## [EXTRACTED DATA]
★ ★ ★ ★ ★
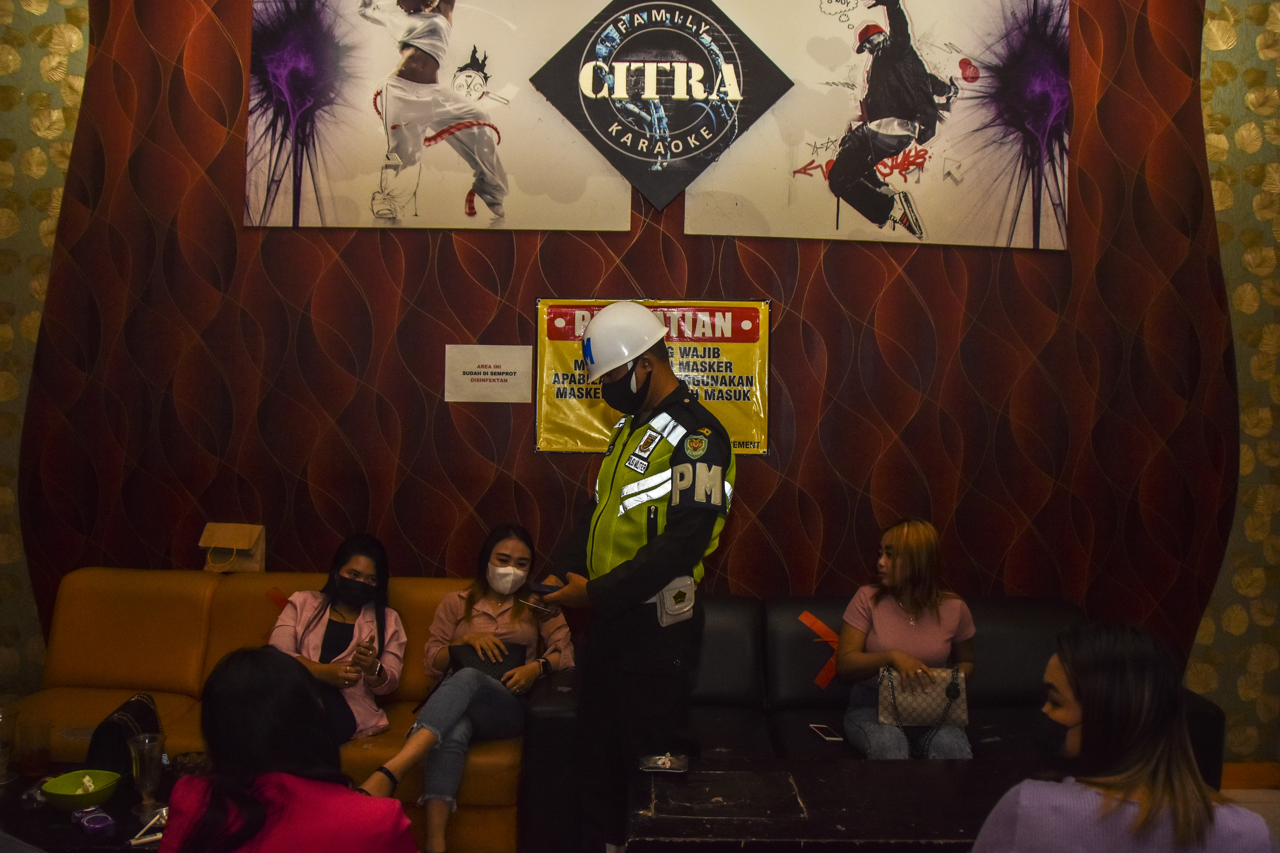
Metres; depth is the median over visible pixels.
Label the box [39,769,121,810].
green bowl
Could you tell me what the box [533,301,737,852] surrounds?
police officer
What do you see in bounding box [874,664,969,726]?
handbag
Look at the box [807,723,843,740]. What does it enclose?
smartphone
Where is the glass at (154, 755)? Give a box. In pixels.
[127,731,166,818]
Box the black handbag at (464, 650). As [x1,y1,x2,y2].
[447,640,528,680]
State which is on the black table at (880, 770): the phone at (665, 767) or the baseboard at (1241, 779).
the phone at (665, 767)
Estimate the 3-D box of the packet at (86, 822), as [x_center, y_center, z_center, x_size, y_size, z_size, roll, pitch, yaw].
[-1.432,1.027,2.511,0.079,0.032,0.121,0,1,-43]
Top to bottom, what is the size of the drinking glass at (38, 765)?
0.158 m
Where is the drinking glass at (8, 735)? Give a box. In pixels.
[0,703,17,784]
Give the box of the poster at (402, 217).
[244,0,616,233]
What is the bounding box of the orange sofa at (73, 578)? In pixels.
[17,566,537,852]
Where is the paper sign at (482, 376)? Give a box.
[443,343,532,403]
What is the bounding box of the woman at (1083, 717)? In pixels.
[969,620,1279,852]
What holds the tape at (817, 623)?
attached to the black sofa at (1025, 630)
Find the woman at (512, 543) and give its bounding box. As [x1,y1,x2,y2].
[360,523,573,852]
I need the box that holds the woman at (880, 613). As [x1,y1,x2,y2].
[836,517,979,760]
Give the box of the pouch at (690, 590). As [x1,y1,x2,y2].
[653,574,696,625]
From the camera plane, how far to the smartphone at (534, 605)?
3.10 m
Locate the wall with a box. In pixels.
★ ★ ★ ★ ★
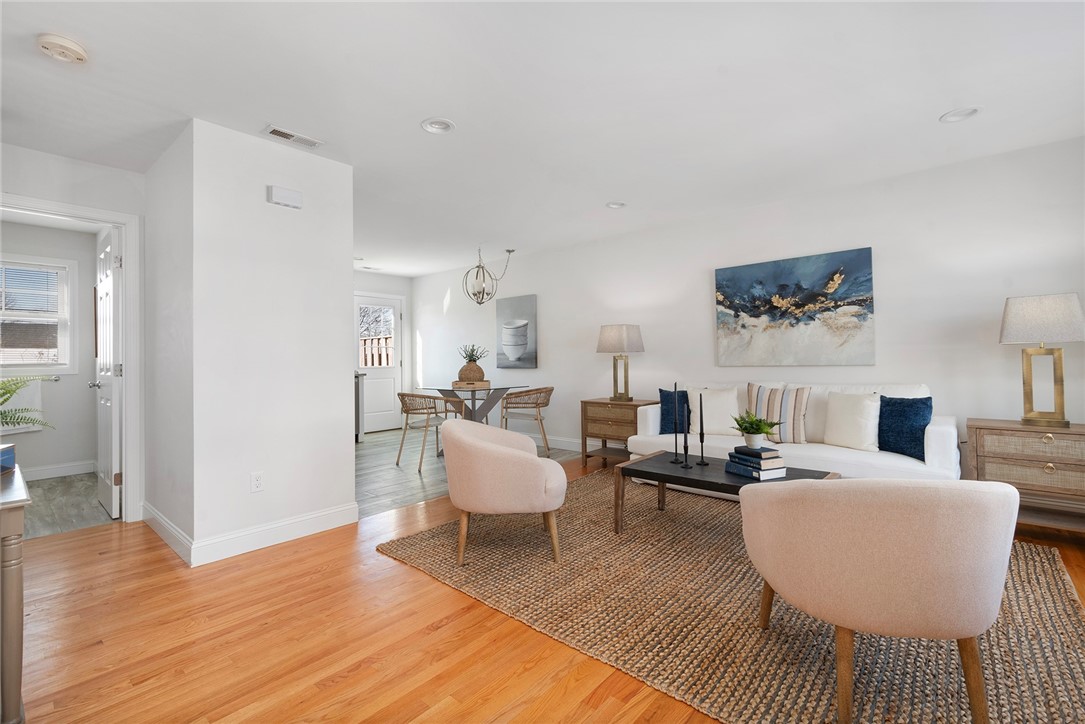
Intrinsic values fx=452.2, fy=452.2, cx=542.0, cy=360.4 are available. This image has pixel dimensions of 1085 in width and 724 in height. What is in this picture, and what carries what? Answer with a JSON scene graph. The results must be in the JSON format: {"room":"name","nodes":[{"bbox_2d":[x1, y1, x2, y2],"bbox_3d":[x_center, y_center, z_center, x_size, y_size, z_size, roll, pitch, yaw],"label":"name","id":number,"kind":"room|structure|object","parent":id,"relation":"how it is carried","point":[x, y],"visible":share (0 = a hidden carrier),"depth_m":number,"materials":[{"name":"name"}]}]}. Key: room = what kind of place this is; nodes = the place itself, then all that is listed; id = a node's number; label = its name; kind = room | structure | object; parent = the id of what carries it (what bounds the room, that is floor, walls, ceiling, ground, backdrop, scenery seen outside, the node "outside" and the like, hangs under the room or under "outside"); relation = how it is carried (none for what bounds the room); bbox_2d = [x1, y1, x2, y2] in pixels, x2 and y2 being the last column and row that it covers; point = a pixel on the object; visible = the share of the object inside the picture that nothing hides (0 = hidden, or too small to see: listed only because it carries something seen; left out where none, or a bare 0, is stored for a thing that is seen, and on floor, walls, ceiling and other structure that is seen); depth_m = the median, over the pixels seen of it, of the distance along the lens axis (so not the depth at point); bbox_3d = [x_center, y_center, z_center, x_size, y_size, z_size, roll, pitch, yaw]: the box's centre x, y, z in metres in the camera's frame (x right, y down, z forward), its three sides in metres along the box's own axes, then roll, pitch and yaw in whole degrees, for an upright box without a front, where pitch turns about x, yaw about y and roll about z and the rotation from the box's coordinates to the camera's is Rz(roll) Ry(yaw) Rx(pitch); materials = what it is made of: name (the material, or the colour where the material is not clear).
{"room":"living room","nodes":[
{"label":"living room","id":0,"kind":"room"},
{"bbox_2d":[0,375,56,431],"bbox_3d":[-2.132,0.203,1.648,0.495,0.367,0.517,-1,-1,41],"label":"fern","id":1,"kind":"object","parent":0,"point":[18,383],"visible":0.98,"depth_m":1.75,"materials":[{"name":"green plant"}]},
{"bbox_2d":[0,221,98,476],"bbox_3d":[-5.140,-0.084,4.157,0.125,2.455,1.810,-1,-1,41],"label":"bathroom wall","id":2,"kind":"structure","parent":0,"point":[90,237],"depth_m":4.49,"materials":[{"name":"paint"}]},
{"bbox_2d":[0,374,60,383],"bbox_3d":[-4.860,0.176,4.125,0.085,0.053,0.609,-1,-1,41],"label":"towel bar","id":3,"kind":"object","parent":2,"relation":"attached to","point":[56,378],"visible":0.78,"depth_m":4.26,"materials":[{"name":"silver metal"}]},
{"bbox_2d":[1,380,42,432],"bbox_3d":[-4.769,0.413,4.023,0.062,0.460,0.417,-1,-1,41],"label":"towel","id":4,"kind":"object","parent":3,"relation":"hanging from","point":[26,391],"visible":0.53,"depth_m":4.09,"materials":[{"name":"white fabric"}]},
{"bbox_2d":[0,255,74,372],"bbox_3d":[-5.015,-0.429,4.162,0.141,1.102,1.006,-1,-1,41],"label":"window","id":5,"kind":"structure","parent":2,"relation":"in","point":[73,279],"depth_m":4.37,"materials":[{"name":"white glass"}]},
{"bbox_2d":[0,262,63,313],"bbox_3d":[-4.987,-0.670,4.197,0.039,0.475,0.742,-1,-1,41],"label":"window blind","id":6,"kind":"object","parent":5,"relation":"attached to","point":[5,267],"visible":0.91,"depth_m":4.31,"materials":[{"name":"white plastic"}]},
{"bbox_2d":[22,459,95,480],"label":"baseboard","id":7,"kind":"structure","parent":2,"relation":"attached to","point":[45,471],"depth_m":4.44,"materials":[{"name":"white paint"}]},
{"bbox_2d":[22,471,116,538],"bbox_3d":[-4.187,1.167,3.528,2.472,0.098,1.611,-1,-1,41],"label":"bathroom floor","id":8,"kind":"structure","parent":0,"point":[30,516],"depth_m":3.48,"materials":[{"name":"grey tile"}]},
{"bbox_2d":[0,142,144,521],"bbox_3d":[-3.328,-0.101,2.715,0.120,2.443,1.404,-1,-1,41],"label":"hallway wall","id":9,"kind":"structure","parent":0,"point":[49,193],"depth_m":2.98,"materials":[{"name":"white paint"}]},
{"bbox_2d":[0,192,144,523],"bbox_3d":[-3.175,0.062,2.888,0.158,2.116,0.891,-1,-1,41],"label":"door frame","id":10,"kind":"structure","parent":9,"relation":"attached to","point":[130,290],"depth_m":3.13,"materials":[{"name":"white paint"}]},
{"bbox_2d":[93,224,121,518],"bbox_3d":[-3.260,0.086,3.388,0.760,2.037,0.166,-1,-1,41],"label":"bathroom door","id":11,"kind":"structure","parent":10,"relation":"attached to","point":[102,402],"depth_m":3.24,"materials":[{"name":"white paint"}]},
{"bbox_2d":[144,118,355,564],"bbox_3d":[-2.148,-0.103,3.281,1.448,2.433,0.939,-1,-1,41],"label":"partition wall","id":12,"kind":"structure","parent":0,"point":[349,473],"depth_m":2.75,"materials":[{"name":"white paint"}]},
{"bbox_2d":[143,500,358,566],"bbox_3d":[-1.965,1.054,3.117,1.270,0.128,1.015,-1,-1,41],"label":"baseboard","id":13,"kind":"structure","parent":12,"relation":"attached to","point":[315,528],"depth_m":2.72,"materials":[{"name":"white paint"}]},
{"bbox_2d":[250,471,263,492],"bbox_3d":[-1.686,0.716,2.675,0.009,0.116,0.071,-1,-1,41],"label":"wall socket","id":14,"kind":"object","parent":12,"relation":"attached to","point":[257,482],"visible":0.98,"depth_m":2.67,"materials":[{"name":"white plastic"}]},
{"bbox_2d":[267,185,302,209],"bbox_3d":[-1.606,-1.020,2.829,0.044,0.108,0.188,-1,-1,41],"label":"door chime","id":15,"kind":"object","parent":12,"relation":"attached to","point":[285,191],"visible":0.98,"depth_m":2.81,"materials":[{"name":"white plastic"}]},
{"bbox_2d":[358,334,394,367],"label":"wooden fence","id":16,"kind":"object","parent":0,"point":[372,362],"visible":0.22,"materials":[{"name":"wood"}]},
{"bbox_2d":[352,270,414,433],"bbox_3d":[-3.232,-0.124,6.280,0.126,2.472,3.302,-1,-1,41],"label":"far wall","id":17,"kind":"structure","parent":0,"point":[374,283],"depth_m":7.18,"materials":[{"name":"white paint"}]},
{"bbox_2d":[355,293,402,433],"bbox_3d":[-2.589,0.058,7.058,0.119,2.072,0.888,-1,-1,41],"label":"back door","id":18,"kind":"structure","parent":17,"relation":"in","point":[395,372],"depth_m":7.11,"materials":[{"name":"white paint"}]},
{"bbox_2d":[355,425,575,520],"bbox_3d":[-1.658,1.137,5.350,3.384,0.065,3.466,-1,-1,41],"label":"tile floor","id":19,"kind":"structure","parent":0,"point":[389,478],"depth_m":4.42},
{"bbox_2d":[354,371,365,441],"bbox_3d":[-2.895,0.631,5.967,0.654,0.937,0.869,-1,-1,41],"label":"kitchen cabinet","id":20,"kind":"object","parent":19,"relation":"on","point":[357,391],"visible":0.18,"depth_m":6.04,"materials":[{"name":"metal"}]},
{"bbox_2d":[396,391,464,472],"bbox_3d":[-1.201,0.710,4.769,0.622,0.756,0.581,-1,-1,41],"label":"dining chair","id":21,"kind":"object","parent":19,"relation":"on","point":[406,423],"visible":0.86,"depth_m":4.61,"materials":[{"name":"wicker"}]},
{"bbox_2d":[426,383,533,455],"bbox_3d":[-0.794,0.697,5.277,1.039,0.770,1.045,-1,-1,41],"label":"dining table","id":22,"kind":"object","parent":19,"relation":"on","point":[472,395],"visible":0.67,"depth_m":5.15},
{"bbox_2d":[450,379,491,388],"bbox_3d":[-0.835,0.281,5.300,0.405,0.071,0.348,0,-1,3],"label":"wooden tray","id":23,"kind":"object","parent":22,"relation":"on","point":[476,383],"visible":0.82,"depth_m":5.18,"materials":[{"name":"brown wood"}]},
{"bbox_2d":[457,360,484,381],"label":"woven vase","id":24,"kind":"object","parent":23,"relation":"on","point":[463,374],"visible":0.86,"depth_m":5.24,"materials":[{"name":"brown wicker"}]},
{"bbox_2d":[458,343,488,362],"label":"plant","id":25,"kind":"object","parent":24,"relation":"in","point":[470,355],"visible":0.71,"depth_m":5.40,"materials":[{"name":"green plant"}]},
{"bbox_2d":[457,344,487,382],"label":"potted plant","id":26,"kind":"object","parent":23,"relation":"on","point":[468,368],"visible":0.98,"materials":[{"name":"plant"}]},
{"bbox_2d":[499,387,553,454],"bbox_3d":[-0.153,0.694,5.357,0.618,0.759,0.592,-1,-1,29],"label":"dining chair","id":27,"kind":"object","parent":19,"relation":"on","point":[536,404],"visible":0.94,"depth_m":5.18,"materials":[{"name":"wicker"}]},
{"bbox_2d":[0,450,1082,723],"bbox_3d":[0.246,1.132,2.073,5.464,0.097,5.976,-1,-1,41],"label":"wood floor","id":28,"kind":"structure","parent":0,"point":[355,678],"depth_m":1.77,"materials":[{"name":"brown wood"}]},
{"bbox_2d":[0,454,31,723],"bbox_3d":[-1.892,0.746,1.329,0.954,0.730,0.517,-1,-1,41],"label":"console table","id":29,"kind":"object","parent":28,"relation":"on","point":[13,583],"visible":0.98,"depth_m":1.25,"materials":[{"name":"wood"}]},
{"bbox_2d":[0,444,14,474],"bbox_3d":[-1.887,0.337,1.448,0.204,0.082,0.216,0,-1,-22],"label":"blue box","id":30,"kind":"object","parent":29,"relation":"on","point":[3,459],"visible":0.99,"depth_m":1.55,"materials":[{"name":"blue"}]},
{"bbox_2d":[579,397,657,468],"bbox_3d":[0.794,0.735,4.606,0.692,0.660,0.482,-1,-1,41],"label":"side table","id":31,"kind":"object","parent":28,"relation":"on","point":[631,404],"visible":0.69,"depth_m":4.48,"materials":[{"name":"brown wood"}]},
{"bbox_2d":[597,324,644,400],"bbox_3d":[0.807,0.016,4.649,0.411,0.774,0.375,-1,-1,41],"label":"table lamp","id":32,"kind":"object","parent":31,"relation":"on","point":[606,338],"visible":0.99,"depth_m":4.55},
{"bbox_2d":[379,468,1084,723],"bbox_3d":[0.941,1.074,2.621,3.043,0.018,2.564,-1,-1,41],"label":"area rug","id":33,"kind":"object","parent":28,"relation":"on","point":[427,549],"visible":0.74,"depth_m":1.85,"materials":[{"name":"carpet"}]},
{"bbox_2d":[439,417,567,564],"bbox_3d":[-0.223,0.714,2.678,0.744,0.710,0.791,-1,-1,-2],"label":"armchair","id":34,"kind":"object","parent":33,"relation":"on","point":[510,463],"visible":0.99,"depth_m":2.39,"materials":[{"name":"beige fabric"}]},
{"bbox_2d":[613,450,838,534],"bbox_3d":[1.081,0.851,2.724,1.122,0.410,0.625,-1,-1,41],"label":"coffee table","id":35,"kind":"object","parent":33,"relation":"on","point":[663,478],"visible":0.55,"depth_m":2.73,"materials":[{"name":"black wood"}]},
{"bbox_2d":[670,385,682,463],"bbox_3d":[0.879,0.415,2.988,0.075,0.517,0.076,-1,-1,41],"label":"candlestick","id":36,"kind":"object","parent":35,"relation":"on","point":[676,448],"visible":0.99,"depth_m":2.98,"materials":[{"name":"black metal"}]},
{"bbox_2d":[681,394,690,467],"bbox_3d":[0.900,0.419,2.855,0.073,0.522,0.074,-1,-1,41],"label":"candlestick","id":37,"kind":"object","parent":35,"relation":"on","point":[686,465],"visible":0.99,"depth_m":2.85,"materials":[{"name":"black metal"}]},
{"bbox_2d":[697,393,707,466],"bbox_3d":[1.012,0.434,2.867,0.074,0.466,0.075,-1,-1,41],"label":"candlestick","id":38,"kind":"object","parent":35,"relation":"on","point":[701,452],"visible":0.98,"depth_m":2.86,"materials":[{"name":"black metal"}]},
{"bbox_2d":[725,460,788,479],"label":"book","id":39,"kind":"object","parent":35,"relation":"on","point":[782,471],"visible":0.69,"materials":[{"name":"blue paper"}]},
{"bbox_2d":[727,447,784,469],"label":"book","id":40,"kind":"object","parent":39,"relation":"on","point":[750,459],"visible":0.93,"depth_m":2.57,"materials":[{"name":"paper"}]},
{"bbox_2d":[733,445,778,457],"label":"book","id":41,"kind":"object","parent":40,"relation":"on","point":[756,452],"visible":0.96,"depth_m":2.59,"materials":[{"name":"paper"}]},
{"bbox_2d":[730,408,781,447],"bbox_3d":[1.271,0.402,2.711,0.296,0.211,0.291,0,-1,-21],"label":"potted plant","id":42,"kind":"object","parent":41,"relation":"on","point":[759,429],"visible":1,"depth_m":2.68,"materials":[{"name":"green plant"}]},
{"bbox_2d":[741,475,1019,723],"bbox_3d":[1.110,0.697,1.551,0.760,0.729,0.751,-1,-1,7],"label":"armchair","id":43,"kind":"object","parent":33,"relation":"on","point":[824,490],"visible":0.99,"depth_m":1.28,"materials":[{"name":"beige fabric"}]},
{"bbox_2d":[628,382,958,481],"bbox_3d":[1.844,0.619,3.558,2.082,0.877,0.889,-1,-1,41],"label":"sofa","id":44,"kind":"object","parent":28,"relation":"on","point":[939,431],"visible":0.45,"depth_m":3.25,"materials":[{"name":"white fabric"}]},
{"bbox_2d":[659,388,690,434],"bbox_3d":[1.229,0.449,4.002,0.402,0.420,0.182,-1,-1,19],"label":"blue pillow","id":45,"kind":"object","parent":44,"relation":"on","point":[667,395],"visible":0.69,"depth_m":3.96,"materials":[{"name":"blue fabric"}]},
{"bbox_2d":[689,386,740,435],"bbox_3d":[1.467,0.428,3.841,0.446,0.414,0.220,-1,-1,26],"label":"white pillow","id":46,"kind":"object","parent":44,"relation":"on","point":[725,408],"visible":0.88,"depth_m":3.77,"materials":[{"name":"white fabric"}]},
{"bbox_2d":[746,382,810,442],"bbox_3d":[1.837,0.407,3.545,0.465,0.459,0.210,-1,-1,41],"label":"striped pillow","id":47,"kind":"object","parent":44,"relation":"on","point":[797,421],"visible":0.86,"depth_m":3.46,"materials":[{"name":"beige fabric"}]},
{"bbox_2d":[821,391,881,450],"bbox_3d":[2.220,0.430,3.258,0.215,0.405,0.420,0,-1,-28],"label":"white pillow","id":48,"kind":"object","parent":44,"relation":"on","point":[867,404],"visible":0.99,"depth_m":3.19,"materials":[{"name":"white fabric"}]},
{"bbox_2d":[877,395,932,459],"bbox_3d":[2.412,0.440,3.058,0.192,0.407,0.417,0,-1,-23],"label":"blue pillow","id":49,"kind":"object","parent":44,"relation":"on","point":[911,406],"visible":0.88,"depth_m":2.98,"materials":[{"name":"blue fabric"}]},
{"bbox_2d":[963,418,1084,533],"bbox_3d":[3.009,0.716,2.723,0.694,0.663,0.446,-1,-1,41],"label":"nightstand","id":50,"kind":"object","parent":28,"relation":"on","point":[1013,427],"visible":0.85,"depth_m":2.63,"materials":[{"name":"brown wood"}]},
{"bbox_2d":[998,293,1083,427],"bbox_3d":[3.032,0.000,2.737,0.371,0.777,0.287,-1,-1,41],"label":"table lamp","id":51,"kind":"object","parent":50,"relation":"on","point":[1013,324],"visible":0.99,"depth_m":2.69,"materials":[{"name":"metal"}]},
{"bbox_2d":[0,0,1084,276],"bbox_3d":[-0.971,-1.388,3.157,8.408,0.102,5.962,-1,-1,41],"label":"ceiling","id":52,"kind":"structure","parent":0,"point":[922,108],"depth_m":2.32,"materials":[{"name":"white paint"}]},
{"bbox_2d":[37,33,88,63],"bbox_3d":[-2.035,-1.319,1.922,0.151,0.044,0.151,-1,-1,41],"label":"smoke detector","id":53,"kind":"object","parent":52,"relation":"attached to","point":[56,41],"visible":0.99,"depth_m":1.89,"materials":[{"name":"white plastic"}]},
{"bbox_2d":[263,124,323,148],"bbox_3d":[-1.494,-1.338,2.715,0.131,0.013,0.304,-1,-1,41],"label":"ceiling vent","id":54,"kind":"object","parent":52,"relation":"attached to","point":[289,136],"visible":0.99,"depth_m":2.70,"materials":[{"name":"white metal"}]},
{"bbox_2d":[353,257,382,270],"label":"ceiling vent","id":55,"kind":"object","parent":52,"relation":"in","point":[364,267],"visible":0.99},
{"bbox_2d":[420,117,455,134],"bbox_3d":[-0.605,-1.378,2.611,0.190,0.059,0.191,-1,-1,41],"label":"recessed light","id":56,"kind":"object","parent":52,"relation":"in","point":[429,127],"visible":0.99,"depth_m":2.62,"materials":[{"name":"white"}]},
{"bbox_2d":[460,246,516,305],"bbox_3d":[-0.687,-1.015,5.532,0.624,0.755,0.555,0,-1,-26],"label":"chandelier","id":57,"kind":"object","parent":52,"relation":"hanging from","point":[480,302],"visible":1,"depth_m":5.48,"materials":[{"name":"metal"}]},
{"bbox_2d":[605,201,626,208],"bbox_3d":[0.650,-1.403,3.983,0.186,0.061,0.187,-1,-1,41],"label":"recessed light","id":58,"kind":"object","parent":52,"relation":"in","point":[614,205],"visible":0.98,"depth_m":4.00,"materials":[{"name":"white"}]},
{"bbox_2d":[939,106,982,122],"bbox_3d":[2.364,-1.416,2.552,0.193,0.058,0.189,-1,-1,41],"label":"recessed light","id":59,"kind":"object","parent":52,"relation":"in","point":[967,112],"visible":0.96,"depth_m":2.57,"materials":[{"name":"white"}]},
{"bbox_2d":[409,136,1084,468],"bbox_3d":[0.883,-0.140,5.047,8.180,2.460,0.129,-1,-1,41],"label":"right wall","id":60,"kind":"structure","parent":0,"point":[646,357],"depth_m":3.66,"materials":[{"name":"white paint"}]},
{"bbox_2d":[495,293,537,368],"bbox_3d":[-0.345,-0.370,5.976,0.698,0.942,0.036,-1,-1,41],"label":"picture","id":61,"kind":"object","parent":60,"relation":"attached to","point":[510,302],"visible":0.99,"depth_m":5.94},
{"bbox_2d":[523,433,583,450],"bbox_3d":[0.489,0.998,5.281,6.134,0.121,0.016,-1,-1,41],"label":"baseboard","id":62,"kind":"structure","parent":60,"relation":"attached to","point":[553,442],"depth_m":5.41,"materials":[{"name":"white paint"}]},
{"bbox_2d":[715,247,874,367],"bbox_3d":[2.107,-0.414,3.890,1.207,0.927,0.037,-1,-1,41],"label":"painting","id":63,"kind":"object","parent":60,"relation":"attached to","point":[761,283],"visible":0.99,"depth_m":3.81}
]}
★ ★ ★ ★ ★
## [EXERCISE DETAILS]
Write out exactly the lines above between the line with "Metres; depth is" and the line with "Locate the wall with a box. In pixels.", inclusive, and nothing beyond them.

## [TASK RESULT]
Metres; depth is the median over visible pixels.
Label the box [39,769,121,810].
green bowl
Could you tell me what the box [533,301,737,852] surrounds?
police officer
What do you see in bounding box [874,664,969,726]?
handbag
Look at the box [807,723,843,740]. What does it enclose?
smartphone
Where is the glass at (154, 755)? Give a box. In pixels.
[127,731,166,818]
Box the black handbag at (464, 650). As [x1,y1,x2,y2].
[447,640,528,680]
State which is on the black table at (880, 770): the phone at (665, 767) or the baseboard at (1241, 779).
the phone at (665, 767)
Estimate the 3-D box of the packet at (86, 822), as [x_center, y_center, z_center, x_size, y_size, z_size, roll, pitch, yaw].
[-1.432,1.027,2.511,0.079,0.032,0.121,0,1,-43]
Top to bottom, what is the size of the drinking glass at (38, 765)?
0.158 m
Where is the drinking glass at (8, 735)? Give a box. In pixels.
[0,703,17,784]
Give the box of the poster at (402, 217).
[244,0,616,233]
What is the bounding box of the orange sofa at (73, 578)? In pixels.
[17,566,537,852]
Where is the paper sign at (482, 376)? Give a box.
[443,343,532,403]
What is the bounding box of the woman at (1083, 717)? In pixels.
[969,620,1279,852]
What holds the tape at (817, 623)?
attached to the black sofa at (1025, 630)
Find the woman at (512, 543) and give its bounding box. As [x1,y1,x2,y2].
[360,523,573,852]
I need the box that holds the woman at (880, 613). As [x1,y1,x2,y2].
[836,517,979,760]
Give the box of the pouch at (690, 590). As [x1,y1,x2,y2].
[653,574,696,625]
From the camera plane, how far to the smartphone at (534, 605)?
3.10 m
Locate the wall with a box. In pixels.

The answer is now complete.